Selain sistem digital, KPK terus menggalakkan pendidikan antikorupsi guna membentuk karakter pejabat dan masyarakat agar memiliki daya tangkal terhadap praktik lancung. Ibnu menekankan pentingnya peran serta masyarakat dalam menyiarkan semangat antikorupsi serta memahami dampak kerusakan sistemik akibat korupsi.
Dalam kesempatan tersebut, Ibnu juga memberikan apresiasi khusus bagi media massa. Ia memandang jurnalis memiliki andil besar dalam mengawal integritas melalui fungsi kontrol sosial. Menurutnya, kritik dari media merupakan nutrisi bagi kemajuan instansi.
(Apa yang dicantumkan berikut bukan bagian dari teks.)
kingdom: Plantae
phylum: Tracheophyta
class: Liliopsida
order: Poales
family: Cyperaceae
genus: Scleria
”Berita dari saudara itu sangat dipentingkan dalam rangka pembangunan antikorupsi. Itu peranan media luar biasa. Berita yang mengkritik itu justru membangun kita. Kita harus dekat sama media karena dari masukan itu kita bisa maju,” tegasnya.
Ibnu juga meluruskan persepsi publik mengenai instansi yang mengundang KPK untuk sosialisasi. Kehadiran lembaga antirasuah tersebut bukan berarti instansi yang bersangkutan sudah sempurna, melainkan bentuk keberanian untuk dikoreksi dan diawasi.
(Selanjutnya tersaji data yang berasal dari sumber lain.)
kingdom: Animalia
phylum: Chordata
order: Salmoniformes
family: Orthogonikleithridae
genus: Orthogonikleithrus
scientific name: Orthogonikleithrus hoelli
Senada dengan hal itu, Ketua PN Purwokerto, Eddy Daulatta Sembiring, menegaskan komitmen lembaganya dalam menjaga marwah peradilan. Kehadiran KPK dan Pusat Pelaporan dan Analisis Transaksi Keuangan (PPATK) di wilayahnya dipandang sebagai langkah konkret edukasi bagi aparatur penegak hukum.
”Tujuan kami menghadirkan KPK dan PPATK adalah untuk mengedukasi kami semua, para hakim, penegak hukum, dan tentunya juga bagi masyarakat. Kami ingin menunjukkan komitmen besar untuk mewujudkan hukum yang berkeadilan bagi masyarakat di Purwokerto,” pungkas Eddy.